Though a Tokyo native with a home in the United States, hotel rooms throughout the world have been transformed into makeshift recording studios for Coppe's musical adventures. Much of the time, she jets from one culture capital to the next, looking for the perfect bleeps and beats to bring her musical vision to life.
"I like working with geniuses," she says.
And indeed her list of collaborators reads like a who's who of electronica: DJ Vadim, Kris Weston from the Orb, and Warp Record's Plaid are among the artists who have added to Coppe's musical alchemy.
"Peppermint" was released on her own Mango and Sweet Rice label. Lacking big-time distribution, it has been virtually unheard of beyond a small circle of hipsters. Her parents' indulgence has allowed Coppe to produce her music in a financial cocoon.
"I'm very spoiled," she says with a charming smile that seems to completely contradict her words. "I'm very self-centered. A bitch, really. But I'm pure. I've basically got a good heart."
Free from the financial worries that plague most other artists, Coppe has almost managed to bring off the rarest of feats in the pop-music world: to produce music that is art first and a commodity second.
"I couldn't change my music to make money," she says. "It would be worse than making love to someone you didn't really love. It would be 10,000 times worse than that."
Given the list of artists that she has worked with, it would be tempting to see Coppe as just another conduit for someone else's ideas. But "Peppermint," despite the various producers, has a distinct sound that can only be described as "Coppe."
"When I work with different people, I realize I have so many doors in my head," she says. "Each one is a totally different Coppe, but still Coppe."
Even as a child, she was recognized as a talented composer. After winning a song contest while in elementary school, one of the judges took her under his wing. Whenever she wrote a particularly outstanding piece, he would arrange for it to be recorded. One ended up winning the Japanese Grammy for Best Children's Song, which brought her a good deal of attention from the entertainment industry and she became a sort of tarento. This in turn led to many opportunities in radio. (She continues to produce a show for Shibuya FM from her home in Arizona.)
As she was spinning discs she says she was silently questioning the way the music was put together. "I guess without knowing it, I've always been a producer."
There was also a short-lived attempt at normalcy, involving marriage and a golf-course business, leaving Coppe with a home studio in Arizona and a greater sense of her talents and what she wanted to do with them.
"Some of my radio shows [in Japan] were really highly rated, but I left anyway. Arizona gave me time to think about what I was as Coppe and what I wanted to do, and what I found was that I had to do music."

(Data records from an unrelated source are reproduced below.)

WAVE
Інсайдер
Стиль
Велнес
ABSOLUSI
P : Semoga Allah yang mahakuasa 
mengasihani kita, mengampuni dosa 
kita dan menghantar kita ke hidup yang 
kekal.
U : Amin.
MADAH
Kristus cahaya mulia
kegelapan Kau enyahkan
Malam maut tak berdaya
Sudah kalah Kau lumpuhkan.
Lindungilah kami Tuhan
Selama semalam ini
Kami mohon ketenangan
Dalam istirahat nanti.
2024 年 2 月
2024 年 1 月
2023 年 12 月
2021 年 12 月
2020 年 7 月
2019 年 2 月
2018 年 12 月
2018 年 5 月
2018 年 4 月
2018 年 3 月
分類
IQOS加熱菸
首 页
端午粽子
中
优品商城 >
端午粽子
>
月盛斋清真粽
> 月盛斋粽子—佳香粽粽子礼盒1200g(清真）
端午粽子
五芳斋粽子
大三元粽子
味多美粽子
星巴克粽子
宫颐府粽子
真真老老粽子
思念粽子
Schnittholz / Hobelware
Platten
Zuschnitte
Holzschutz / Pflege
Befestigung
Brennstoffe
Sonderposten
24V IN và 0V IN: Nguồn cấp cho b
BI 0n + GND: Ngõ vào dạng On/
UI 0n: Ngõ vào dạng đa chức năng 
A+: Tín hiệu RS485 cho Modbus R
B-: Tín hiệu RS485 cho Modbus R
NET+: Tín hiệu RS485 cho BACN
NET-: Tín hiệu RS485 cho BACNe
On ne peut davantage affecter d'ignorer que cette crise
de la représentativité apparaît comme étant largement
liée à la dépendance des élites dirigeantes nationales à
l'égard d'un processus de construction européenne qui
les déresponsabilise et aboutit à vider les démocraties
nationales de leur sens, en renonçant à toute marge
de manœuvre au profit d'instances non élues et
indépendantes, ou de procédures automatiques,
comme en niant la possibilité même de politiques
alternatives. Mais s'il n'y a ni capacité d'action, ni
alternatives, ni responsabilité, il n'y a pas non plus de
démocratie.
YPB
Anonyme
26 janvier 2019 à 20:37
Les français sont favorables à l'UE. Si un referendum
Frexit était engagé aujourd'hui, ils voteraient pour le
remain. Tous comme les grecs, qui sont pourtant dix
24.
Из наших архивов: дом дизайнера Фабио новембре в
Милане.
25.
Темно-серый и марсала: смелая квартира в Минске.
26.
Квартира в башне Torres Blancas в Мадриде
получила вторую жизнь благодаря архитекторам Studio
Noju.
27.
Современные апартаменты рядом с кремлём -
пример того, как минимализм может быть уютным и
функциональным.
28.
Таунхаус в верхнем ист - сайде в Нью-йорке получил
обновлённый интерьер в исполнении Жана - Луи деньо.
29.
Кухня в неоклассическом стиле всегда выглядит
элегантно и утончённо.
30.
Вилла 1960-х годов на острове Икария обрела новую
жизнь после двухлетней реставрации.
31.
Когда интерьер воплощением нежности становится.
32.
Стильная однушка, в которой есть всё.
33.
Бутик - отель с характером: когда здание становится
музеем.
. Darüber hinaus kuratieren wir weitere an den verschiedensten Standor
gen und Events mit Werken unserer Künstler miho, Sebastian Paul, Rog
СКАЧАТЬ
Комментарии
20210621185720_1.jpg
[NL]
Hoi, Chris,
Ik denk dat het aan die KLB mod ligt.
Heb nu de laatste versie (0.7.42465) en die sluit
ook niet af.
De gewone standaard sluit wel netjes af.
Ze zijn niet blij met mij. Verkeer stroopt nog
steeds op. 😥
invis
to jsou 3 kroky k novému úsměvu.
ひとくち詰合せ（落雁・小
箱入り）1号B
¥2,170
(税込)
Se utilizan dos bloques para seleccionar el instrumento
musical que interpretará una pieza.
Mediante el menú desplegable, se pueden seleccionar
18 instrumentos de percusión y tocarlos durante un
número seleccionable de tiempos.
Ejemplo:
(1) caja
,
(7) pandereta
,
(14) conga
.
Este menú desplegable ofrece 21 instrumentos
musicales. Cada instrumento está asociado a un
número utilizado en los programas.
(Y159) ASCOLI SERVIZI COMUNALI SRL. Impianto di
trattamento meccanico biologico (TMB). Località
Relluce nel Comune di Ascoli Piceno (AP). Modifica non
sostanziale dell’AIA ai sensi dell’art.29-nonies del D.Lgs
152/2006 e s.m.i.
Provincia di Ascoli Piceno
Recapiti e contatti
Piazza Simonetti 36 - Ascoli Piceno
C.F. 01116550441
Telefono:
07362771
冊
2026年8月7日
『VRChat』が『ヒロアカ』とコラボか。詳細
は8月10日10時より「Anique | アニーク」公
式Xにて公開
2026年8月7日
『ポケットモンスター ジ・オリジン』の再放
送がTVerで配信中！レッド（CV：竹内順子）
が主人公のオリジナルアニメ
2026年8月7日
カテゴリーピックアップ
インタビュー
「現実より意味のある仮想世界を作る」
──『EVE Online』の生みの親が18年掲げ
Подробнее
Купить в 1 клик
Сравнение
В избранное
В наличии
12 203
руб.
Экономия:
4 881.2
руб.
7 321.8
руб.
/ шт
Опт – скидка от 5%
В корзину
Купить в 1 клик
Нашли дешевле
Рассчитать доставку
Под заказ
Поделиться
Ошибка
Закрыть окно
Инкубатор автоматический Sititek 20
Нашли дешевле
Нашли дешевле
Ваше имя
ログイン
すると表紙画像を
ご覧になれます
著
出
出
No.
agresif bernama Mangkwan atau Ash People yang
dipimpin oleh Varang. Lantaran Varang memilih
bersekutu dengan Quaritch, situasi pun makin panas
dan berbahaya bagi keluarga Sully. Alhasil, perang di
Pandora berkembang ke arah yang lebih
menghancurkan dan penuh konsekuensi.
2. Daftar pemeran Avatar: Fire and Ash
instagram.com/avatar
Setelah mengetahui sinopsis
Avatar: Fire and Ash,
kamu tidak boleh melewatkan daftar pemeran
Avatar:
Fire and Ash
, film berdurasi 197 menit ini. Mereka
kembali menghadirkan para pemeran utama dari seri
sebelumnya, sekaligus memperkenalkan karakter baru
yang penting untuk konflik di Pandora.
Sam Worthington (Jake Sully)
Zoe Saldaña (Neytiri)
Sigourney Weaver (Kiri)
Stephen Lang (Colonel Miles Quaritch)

Although Coppe is a skilled instrumentalist herself, of late her focus has been her voice.
"My favorite thing," she says, "is to buy effects boxes and hook my voice up and try every setting.
"I want to use my voice as an instrument. When I work with Kris from the Orb, I just record my voice and put it on this cutting board and marinate it with his spice. Then we cook it or bake it together. I want to push the boundary, to do things that no one has thought of doing."
Family matters have brought Coppe back to Tokyo for the moment. Even in the midst of family trauma, however, she is still drawn to the world of sound. She's been sampling respirators and heartbeats amplified through stethoscopes.
Most recently, her Tokyo hotel room has been the venue for a collaboration with hip-hop DJ Kensei on a series of tracks she calls "dark and very Mo Wax." She is also putting together a band to bring the Coppe experience live, so perhaps she won't remain unknown for much longer.